[Stored data entries]
* * * *

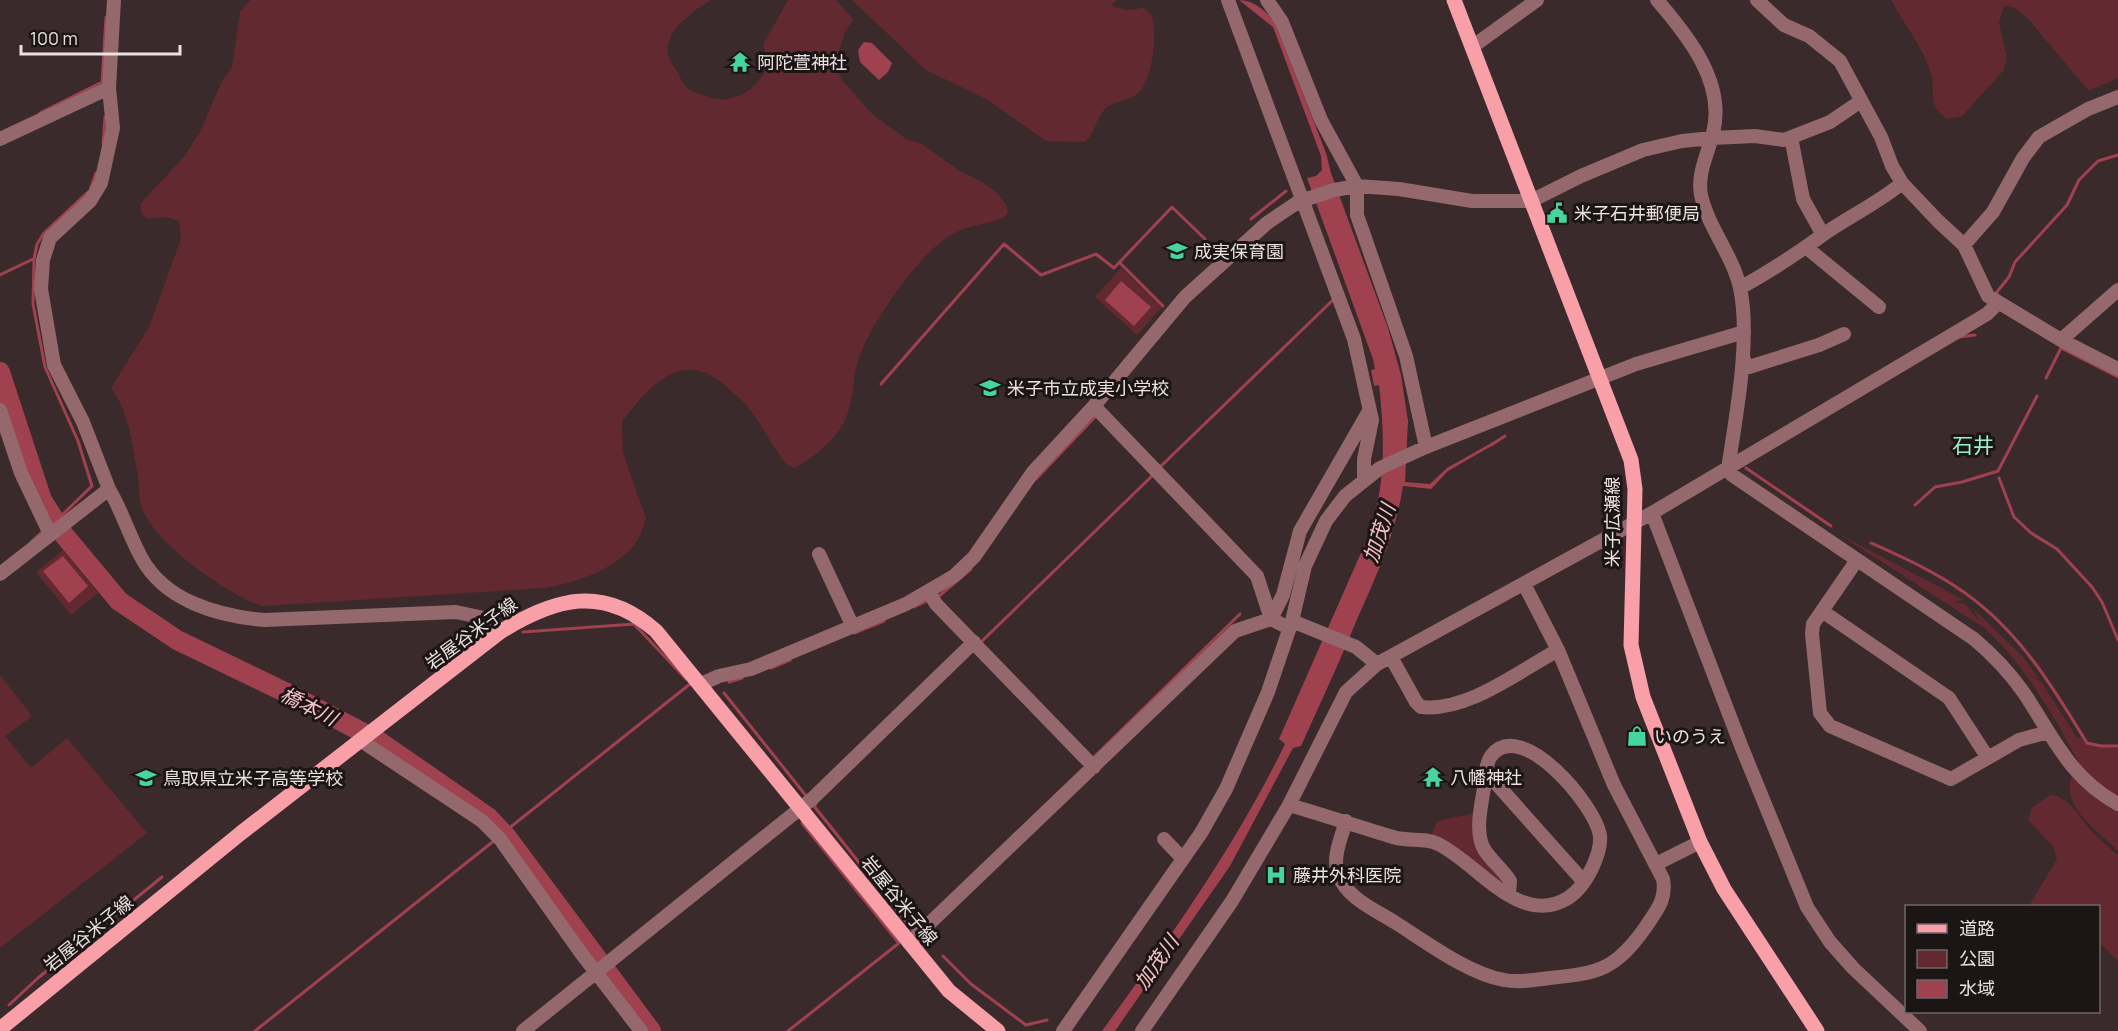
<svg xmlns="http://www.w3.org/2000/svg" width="2118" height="1031" font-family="Manrope,'Noto Sans JP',sans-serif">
	<rect width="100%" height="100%" fill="#3a2a2b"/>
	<path fill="#632931" d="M250,0H711C696,9 674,24 669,42C665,54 670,61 677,71C680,76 682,83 686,87C689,91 697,93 702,95C732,107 756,92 769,64L763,45L788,0H836L853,19L844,34L835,66L842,80L872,114L906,139L922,144L961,172L982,182L997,193L1005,203L1008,212L1005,217C985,226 966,224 946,238C914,261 871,323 858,360C854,372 854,387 851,400C846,432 822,452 795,468L786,464C772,446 762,425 748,407C744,401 737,397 731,391C686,345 652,382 622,422L623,453L646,519C643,528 640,537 634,545C615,570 574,583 545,588L262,606C228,595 154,543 142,508C139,499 139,486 138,476C133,448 129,411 111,388L149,327L181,239L179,221L166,217L148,219L142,214L140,204L184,157L201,130L222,81L232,67L240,12Z
		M852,0H1118L1112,4L1113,7L1127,10L1144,8L1151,14C1158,31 1153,76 1140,91C1132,101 1116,100 1107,107C1096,116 1097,131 1085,142L1046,141L988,100L926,70Z
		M1891,0H2118V78L2089,91L2028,19L2014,7L2004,6L1999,22L2007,59L2003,71L1962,116L1947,119C1928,104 1935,99 1932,78C1929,56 1902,21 1891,0Z
		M1121,268L1162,307L1137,335L1095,297Z
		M1837,533L1964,600L1953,602L1965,604L1978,620L1974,609L2023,657L2040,680L2028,673L2042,683L2077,738L2080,736L2086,744L2118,748V851C2101,833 2066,812 2070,783C2071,776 2075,768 2078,761C2053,714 2023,662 1983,627Z
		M63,550L98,593L71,615L36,572Z
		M0,675L32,716L5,736L31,768L67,738L147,833L0,948Z
		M2051,794C2068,800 2074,808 2084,822C2090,831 2109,848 2118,855V961L2099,942L2098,906H2029L2057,859L2053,846L2028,820L2032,808Z
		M1476,813L1504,880L1502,883L1442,840L1431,837L1437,821Z"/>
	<path fill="#a04150" d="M1239,0C1254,0 1268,12 1276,25L1326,153L1331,173L1388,328L1401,375L1408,421L1405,482L1430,484L1447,468L1493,442L1495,444L1448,471L1431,489L1403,486C1396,532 1377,575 1358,617C1339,663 1321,702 1301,746L1293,748L1230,866L1115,1031H1102C1169,939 1235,847 1285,744L1279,739L1368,537C1386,488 1385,437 1379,385L1374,386L1371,370L1375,369L1373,359L1307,178L1316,176L1322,170L1321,156L1273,27Z
		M864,42L872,43L892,63L888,72L879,80L860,62L858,50Z
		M1121,281L1151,307L1134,326L1105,300Z
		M63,556L88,586L69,603L43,571Z"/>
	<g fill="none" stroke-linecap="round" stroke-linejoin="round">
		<path stroke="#a04150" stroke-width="3" d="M40,113L102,82L106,17
			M103,144L105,117
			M91,187L96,173
			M1251,219L1286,191
			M1120,263L1163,306
			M0,275L33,259
			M1998,295L1996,293L2009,277L2015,262L2067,205L2079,180L2098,161L2118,155
			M1959,337L1975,335
			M2046,378L2061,348L2118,377
			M881,384L1004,244L1041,275L1096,254L1114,268L1172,207L1205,239
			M1491,445L1505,436
			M1160,467L1334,299
			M1746,468L1831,526
			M1999,478L2014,517L2031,533L2057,549L2092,587L2102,602L2118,640
			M1036,479L1095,417
			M1915,505L1935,487L1962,482L1998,471L2037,396
			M63,514L92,486L78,441L45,367L33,304L34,259L37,244L44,233L88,192
			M32,541L42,532
			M1871,543C1902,557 1936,572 1965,593C2019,631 2053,687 2087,743L2101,746H2118
			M939,596L971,569
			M914,607L929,600
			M523,632L634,624L686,679
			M854,633L884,621
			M981,642L1153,475
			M771,668L790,660
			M729,682L742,678
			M724,693L807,797
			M1095,756L1240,614
			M816,804L814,806L912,929
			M503,833L690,684
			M943,956L971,984L1026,1025L1047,1020
			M9,1005L38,978L162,877
			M255,1031L495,840
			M788,1031L899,943L802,823"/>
		<path stroke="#a04150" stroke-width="20" d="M0,372L42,500L64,535L119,601L177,640L297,698L377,740L461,798L489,818L506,836L651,1031"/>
		<path stroke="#94686c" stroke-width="14" d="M1228,0L1354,339L1372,420L1364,459V479
			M1267,0L1282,22L1321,120L1357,186V215L1406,356L1426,447
			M1657,0C1688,36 1726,83 1713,133C1708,154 1697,173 1701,195C1708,227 1733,256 1740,288C1751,339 1736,415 1728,469L1732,475L1974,639C1993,655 2010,673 2024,693C2053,737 2070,778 2118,804
			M1757,0L1784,25L1809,36L1840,61L1881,137L1892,166L1902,183L1938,221L1964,245L1988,296L2061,340L2118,369
			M1472,47L1537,0
			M1791,137L1803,199L1823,235
			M0,139L109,88
			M1964,245L1993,212L2023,158L2039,137L2088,109L2118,97
			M1807,248L1879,307
			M1740,288C1767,273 1792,257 1817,239C1845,218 1876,205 1902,183
			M2061,340L2118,290
			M1743,356L1746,367H1749L1819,345L1844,334
			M1094,406L1257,576L1271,619
			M0,410L21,473L50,534
			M109,489C122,511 129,535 141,557C164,601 218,616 264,620L456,612L484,618L500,632
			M1652,513L1742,748L1807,907L1830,942L1853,968L1920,1031
			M819,554L853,627
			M1857,560L1813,624L1812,634L1820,713L1830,726L1951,779L2019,740L2048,732
			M0,574L109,489L83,422L54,365L41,289L43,260L50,238L90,201L101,183L113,128L109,88L114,0
			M929,592L936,604L1094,767
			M1822,611L1949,698L1988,758
			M1271,619L1283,595L1300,531L1369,411
			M1292,621L1356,647L1377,664
			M1391,657L1416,702L1421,707C1467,712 1518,672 1558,650
			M701,684L719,676L751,669L906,604L954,576L974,557L1033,472L1094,406L1185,297L1267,223L1298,202L1334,190L1357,186L1399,189L1472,201H1531L1581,176L1643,150L1682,141L1712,138L1755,136L1784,140L1830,122L1861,101
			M360,740L482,821L500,839L581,953L641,1031
			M1486,772L1584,882
			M1289,805C1324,815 1359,827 1393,837C1408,842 1425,837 1438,844C1478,863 1519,928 1568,898C1579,891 1587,879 1593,866C1597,857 1601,846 1600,836C1596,806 1521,716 1491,756C1486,763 1486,773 1485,782C1482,802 1474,831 1484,849C1491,861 1503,869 1510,881L1509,894
			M1346,821C1341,838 1332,858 1338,874C1347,899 1376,910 1396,923C1426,942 1469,974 1504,980C1519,983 1535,980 1550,978C1599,973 1615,970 1645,928C1656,911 1667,900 1663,879L1614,785L1558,650L1524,584
			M1164,839L1183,859
			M1656,864L1700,842
			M909,943L1235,631L1271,619L1289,628
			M523,1031L812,799L974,642
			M1063,1031L1201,833L1226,789L1268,692L1292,621L1305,566L1326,521L1345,496L1380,468L1426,447L1636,364L1744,332
			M1142,1031L1232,901L1289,805L1346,692L1377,664L1652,513L1987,314L1998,303"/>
		<path stroke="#f99fa8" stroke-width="15" d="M1454,0L1631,460L1635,489L1631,645L1643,697L1700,842L1724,889L1817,1031
			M0,1029L241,833L500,632C555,598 603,584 656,631L949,991L998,1031"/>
	</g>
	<defs>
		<g id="temple-bare" transform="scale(1.62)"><path d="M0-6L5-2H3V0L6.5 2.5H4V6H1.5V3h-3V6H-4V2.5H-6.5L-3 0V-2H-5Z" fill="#47d49e" stroke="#1c1515" stroke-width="2.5" paint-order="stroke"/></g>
		<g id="civic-bare" transform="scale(1.62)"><path d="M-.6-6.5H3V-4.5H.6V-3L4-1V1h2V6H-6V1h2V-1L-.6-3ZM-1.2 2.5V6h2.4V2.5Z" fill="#47d49e" stroke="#1c1515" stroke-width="2.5" paint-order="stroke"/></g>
		<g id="school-bare" transform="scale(1.62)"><path d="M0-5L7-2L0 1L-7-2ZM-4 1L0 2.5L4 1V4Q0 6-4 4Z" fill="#47d49e" stroke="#1c1515" stroke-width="2.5" paint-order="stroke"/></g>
		<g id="shop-bare" transform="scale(1.62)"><path d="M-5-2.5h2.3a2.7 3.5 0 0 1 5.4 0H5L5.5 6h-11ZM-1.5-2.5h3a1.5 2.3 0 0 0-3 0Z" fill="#47d49e" stroke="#1c1515" stroke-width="2.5" paint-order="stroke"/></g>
		<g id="hospital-bare" transform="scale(1.62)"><path d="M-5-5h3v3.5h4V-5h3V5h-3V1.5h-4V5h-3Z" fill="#47d49e" stroke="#1c1515" stroke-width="2.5" paint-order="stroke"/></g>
	</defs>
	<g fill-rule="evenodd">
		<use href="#temple-bare" x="740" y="62"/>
		<use href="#civic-bare" x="1557" y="213"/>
		<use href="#school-bare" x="1177" y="251"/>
		<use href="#school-bare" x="990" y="388"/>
		<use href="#shop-bare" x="1637" y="736"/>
		<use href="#temple-bare" x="1433" y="777"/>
		<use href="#school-bare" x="146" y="778"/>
		<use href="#hospital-bare" x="1276" y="875"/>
	</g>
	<g text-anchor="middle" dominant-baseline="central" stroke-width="6" stroke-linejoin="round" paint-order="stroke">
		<g font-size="18" fill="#ece1e2" stroke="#1c1515" text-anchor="start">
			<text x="757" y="62">阿陀萱神社</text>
			<text x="1574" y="213">米子石井郵便局</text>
			<text x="1194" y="251">成実保育園</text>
			<text x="1007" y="388">米子市立成実小学校</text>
			<text x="1654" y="736">いのうえ</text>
			<text x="1450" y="777">八幡神社</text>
			<text x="163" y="778">鳥取県立米子高等学校</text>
			<text x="1293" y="875">藤井外科医院</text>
		</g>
		<g font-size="18" fill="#ece1e2" stroke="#1c1515">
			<text transform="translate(1612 522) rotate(-90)">米子広瀬線</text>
			<text transform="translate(471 633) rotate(-36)">岩屋谷米子線</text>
			<text transform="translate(900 900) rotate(51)">岩屋谷米子線</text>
			<text transform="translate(88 933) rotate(-39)">岩屋谷米子線</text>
		</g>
		<g font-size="20" font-style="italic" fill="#f8c2c6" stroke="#1c1515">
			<text transform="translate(1379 533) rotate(-72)">加茂川</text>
			<text transform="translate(309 706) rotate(27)">橋本川</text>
			<text transform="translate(1156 962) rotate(-55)">加茂川</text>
		</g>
		<g font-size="21" fill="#98eec6" stroke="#1c1515">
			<text x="1973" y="445">石井</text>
		</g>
	</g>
	<rect x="1905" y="905" width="195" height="108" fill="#1c1515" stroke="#6f6767" stroke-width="1.5"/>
	<rect x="1917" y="924" width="30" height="9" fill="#f99fa8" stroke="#6f6767" stroke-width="1.5"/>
	<text x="1959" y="935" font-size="18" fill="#ece1e2">道路</text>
	<rect x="1917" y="950" width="30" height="18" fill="#632931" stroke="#6f6767" stroke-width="1.5"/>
	<text x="1959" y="965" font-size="18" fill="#ece1e2">公園</text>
	<rect x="1917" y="980" width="30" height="18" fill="#a04150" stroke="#6f6767" stroke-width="1.5"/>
	<text x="1959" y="995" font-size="18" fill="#ece1e2">水域</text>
	<path d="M21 45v9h159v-9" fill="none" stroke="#ece1e2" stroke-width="3"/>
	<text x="30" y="45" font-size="18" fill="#ece1e2" stroke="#1c1515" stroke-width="4.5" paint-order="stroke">100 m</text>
</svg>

* * * *

- What to produce: Note every line above where the string "round" shows up, and copy those lines.

- Solution to this problem:
	<g fill="none" stroke-linecap="round" stroke-linejoin="round">
	<g text-anchor="middle" dominant-baseline="central" stroke-width="6" stroke-linejoin="round" paint-order="stroke">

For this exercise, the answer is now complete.